Every January an email goes round offering tax planning advice. Every year Mike, one of the small fry, embarrassed enough by his net pay, ignores it and takes the near-fifty-per cent PAYE hit like a gentleman. This year, Mij persuades him to make an appointment. If Mike has always felt like an imposter in this business, an inside man, now he feels like a double agent. He’s always hated spy thrillers — can never follow who’s working for whom.
‘Mr Vickers. Please take a seat.’ The accountant is an amphibian — small, moist and astonishingly ugly. Isn’t the devil supposed to wear fine raiment? His wife, in her silver frame, presents a stoical smile to the camera; the gurning children have their father’s looks.
Apparently Mike can whack some of his bonus into his pension, but not all of it because he’d blow his lifetime allowance. Or he can invest in some shady-but-safe scheme that attracts tax relief. Attracts it, just like that. Or he can keep the money offshore and withdraw a small amount each year, tax-free. A small amount, in his case, means over a hundred grand.
As he listens to these choices, Mike understands perfectly why the wealthy are so despised. Offshore bank account: here is the irrevocable fork in the road, the decisive plunge into Macbeth’s bloody river, the final, unambiguous breach of another, more important contract: the social contract.
But. For ten years this job has been a fat, obscuring blob of self-deception stuck fast in the middle of his life. Important things — beauty, truth, perhaps love — have peeped and curled at the margins, always just out of reach or sight. He could have been someone else, someone real, but he’s been this instead. He wants payback.
‘I’ll take the offshore option,’ he says, decisively. Stepped in so far.
The neurologist is younger than Dan. Sporty sort of chap — triathlon finisher’s medal, bicycle helmet hanging on the back of his door.
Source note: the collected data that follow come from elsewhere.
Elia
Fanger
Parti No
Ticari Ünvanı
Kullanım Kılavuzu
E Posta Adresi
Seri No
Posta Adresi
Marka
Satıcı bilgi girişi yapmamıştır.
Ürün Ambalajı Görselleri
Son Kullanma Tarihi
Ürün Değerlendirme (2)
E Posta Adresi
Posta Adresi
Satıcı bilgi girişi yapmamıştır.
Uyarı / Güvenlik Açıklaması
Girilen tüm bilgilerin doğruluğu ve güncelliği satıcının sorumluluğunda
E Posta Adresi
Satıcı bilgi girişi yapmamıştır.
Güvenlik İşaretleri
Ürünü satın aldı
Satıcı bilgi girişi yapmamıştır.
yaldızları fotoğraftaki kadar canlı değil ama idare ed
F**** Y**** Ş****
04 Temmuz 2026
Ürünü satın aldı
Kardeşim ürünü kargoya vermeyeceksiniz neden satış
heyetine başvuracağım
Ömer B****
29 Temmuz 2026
He’s called Dan too.
During the past few family-filled and friend-filled weeks, our Dan’s apprehension has been a lonely burden. He said nothing more to his parents. His mum has always been a worrier, which of course means her children — usually Laura, but this time Dan — have always been less likely to tell her the things she so desperately wants to know. As for his dad, ten years ago Dan might have talked it all through with him in the pub, or more likely in the garage. But one of the subtle changes age has engineered in his dad’s mind is to make him a worrier too. The pair of them are now as bad as each other. And Dan might not be horribly ill, or might be only moderately horribly ill.
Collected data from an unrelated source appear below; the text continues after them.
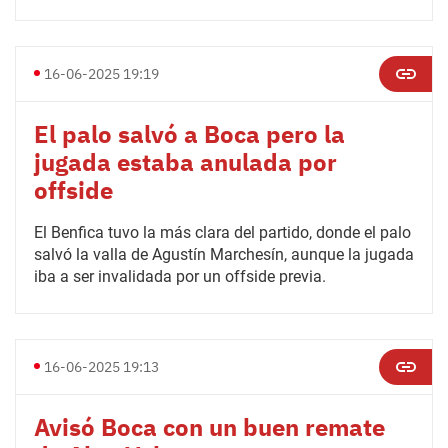
16-06-2025 19:19
El palo salvó a Boca pero la
jugada estaba anulada por
offside
El Benfica tuvo la más clara del partido, donde el palo
salvó la valla de Agustín Marchesín, aunque la jugada
iba a ser invalidada por un offside previa.
16-06-2025 19:13
Avisó Boca con un buen remate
Finally, Natalie: he has told her everything the GP told him. Every last detail. He’s wanted to go further, to fling his worst fear on the table, but something has stopped him. He doesn’t want to touch that worst fear, to utter it, to justify it. Natalie’s matter-of-fact optimism — she may not be a doctor, but she’s no fool — is all he’s had to hold on to.
Now he needs answers. As he describes his symptoms again and the other Dan nods thoughtfully, he’s struck by the towering asymmetry between doctor and patient. No other human interaction is quite like it. Little wonder doctors have been revered and reviled over the millennia — setting themselves up as God. Dan himself, trained to a comparable level of specialised knowledge and skill, is a god only to his electrons; if he loses a batch, nobody weeps. Here, he might as well be on his knees.
The young doctor looks grave, but otherwise gives little away. He wants tests. As an experimentalist Dan is no stranger to the process of diagnosis, and tries to read between the lines. What he reads is not good.